Ernesto F. Herrera
The Manila Times
Policies aimed at retaining existing and reattracting emigrant Filipino professionals are likely to have much greater success in a transformed political environment where hoping is not a futile exercise.
Philippine health professionals, in particular, have been migrating in search of greener pastures outside the country’s borders for decades and in droves. Does this phenomenon negatively affect the quality of health care offered in the country? Definitely. By how much? Experts disagree. Some say the country can very well produce new health professionals who can replace those who seek employment overseas, while others would contend that the accelerating and seemingly irreversible movement of health professionals primarily out of the country to the US, the UK, the Middle East, Japan and Europe is already taking a heavy toll on the country’s health system and would be disastrous in the near future.
Regardless of what you believe, I think you have to admit, the brain drain of nurses and doctors as well as other health professionals is significant. We need a thorough, honest-to-goodness study, jointly conducted by the private sector, civil society and the government, to establish the magnitude of the migration of our health professionals, its causes and to document the associated impacts on health service delivery in the country.

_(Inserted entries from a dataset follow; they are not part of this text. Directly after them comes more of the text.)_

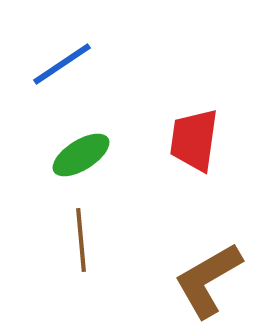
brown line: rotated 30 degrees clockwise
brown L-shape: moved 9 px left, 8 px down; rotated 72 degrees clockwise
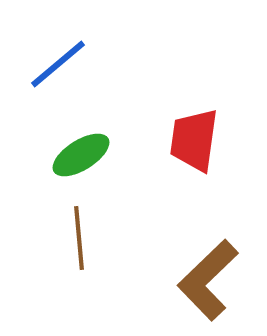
blue line: moved 4 px left; rotated 6 degrees counterclockwise
brown line: moved 2 px left, 2 px up
brown L-shape: rotated 14 degrees counterclockwise
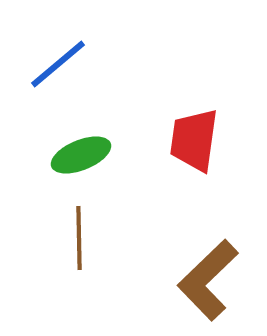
green ellipse: rotated 10 degrees clockwise
brown line: rotated 4 degrees clockwise
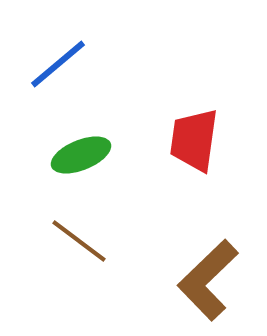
brown line: moved 3 px down; rotated 52 degrees counterclockwise
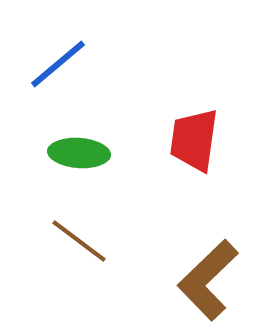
green ellipse: moved 2 px left, 2 px up; rotated 26 degrees clockwise
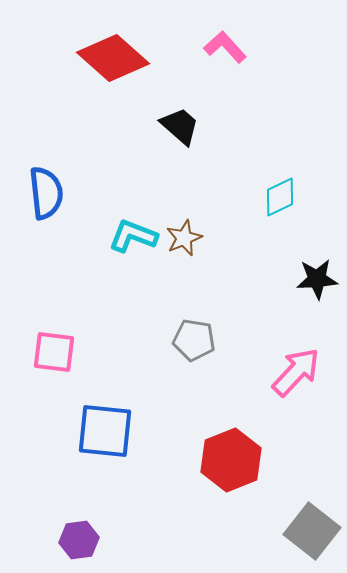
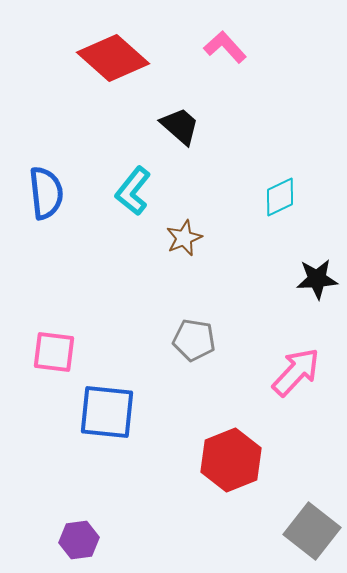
cyan L-shape: moved 45 px up; rotated 72 degrees counterclockwise
blue square: moved 2 px right, 19 px up
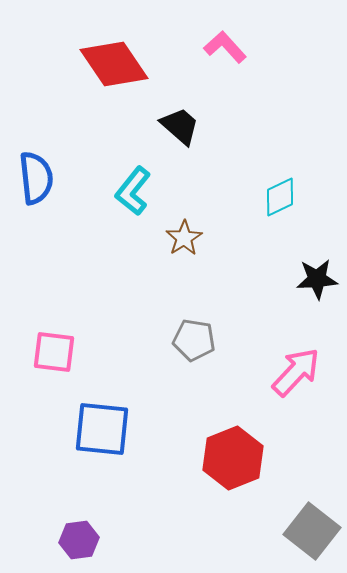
red diamond: moved 1 px right, 6 px down; rotated 14 degrees clockwise
blue semicircle: moved 10 px left, 15 px up
brown star: rotated 9 degrees counterclockwise
blue square: moved 5 px left, 17 px down
red hexagon: moved 2 px right, 2 px up
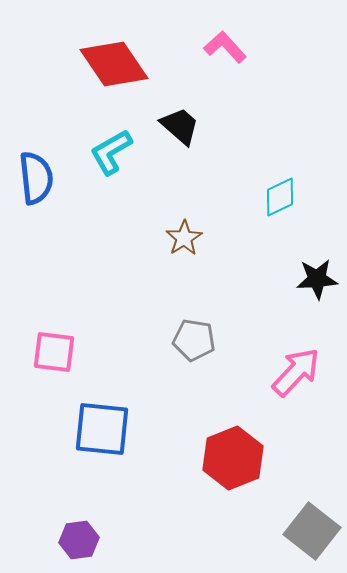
cyan L-shape: moved 22 px left, 39 px up; rotated 21 degrees clockwise
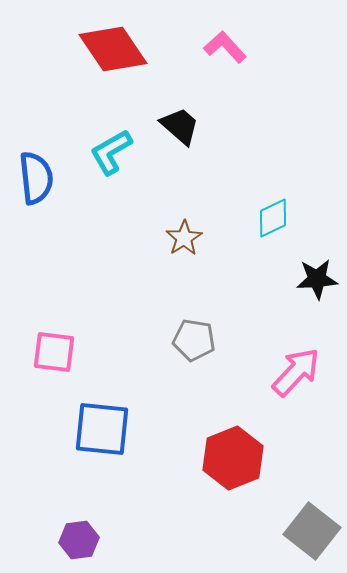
red diamond: moved 1 px left, 15 px up
cyan diamond: moved 7 px left, 21 px down
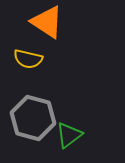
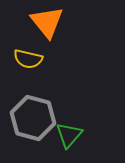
orange triangle: rotated 18 degrees clockwise
green triangle: rotated 12 degrees counterclockwise
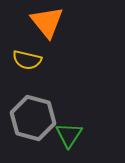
yellow semicircle: moved 1 px left, 1 px down
green triangle: rotated 8 degrees counterclockwise
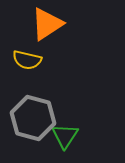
orange triangle: moved 2 px down; rotated 36 degrees clockwise
green triangle: moved 4 px left, 1 px down
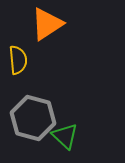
yellow semicircle: moved 9 px left; rotated 108 degrees counterclockwise
green triangle: rotated 20 degrees counterclockwise
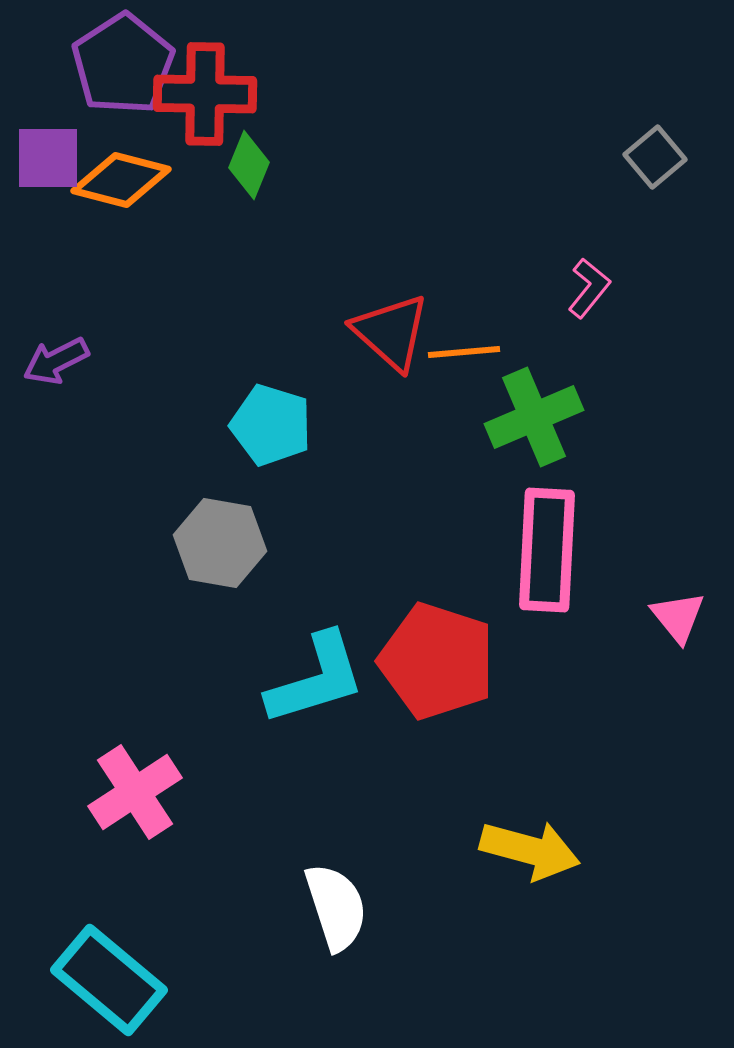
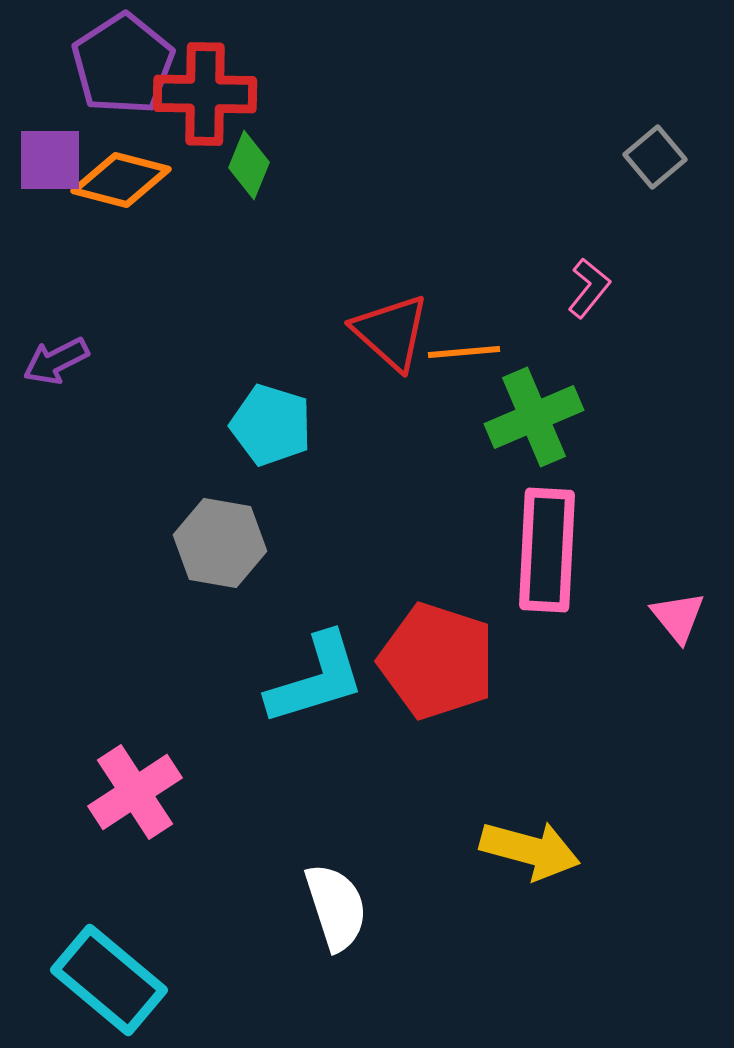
purple square: moved 2 px right, 2 px down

Over the weekend, the Trade Union Congress of the Philippines issued a press release, which said the Philippines has lost almost 48,000 registered nurses to the United States alone in a 10-year period. This is according to the results of the US National Council Licensure Examination for Registered Nurse (NCLEX-RN) from 1995 to 2004.
According to the US National Council of State Boards of Nursing, the number of people passing the NCLEX-RN "is a reliable indicator of how many new nurses, including those educated internationally, are entering the profession in the US."
The numbers, which translate to 4,800 yearly, do not include Filipino nurses who left for Europe, the Middle East and elsewhere. According to the World Health Organization, the Philippines has been sending overseas some 15,000 nurses annually, more than any other country. If this is accurate then there may be as many as 150,000 Filipino nurses who have gone abroad in the last 10 years, which would probably mean around 80 percent of the country’s total nursing workforce are working outside the country.
But those numbers don’t paint the bigger picture. It’s not just nurses who have been lured by better pay abroad but also doctors (or more appropriately, doctors who took up nursing), pharmacists, physical therapists, even dentists.
If my father who was an army doctor were still alive today he would think it absurd for a doctor to take up nursing, but as the song goes, "the times, they are a changin." Now there are thousands of doctors studying nursing just to be able to work overseas.
According to the Professional Regulation Commission, 4,000 doctors-turned-nurses have already left the country. And this phenomenon is happening at a time when most of the country’s public-health institutions are grossly understaffed and the skeletal staff that remains are reeling under heavy workloads; it is happening at a time when more and more Filipinos are dying of preventable diseases without ever having seen a doctor or health professional.
Obviously, existing policy responses are not having a significant impact on the retention of our health professionals. What might be done to stem their mass emigration?
The government, I understand, plans to spend some P43 billion annually over the next four years to augment the salaries of public-sector nurses, doctors and teachers, but can they really match the salaries and benefits these professionals would get abroad? For instance, a nurse in the US could easily earn $6,000, or P312,000 monthly, without counting health insurance and other benefits. I don’t think the government would be able to provide the same.
In a free economy and increasingly borderless world, skilled labor will instinctively seek the greatest reward, in the same manner that investors will take their money to wherever it will get the best return.
This is the reality, although I am sure it’s not the entire reality. Not all Filipinos pack their bags in search of foreign employers who can (as that Tom Cruise movie famously put it) "show them the money." Some, maybe a lot, just decide to leave because they think the country is hopeless; they’re desperate for something better and it’s a desperation that is not just economic in nature but also sociopolitical.
Just recently, I was shocked to learn from a friend that he’s moving to Canada. The guy had a moderately successful business, his family was well-off, his kids went to an ivy-league school. He wasn’t in any kind of financial trouble. He is the last person I would think of who would decide to leave, and one can’t blame me from questioning his sense of patriotism.
But he told me, "I’m sorry, sir. It’s not about the money. It was never about the money. I’m just tired of all the crime and corruption, of all the things that we’ve been trying to change in society since Marcos but just seem to keep getting worse. I don’t want to raise my kids in a country where hoping is a futile exercise."
I suspect he’s not alone in his sentiments. But I am also hoping that for every Filipino like him there’s one who would stay to help make things better.
And perhaps, a speedy resolution to the current political crisis might also be a prerequisite for curbing the ongoing migration of health professionals from the Philippines. Policies aimed at retaining existing and reattracting emigrant Filipino professionals are likely to have much greater success in a transformed political environment where hoping is not a futile exercise.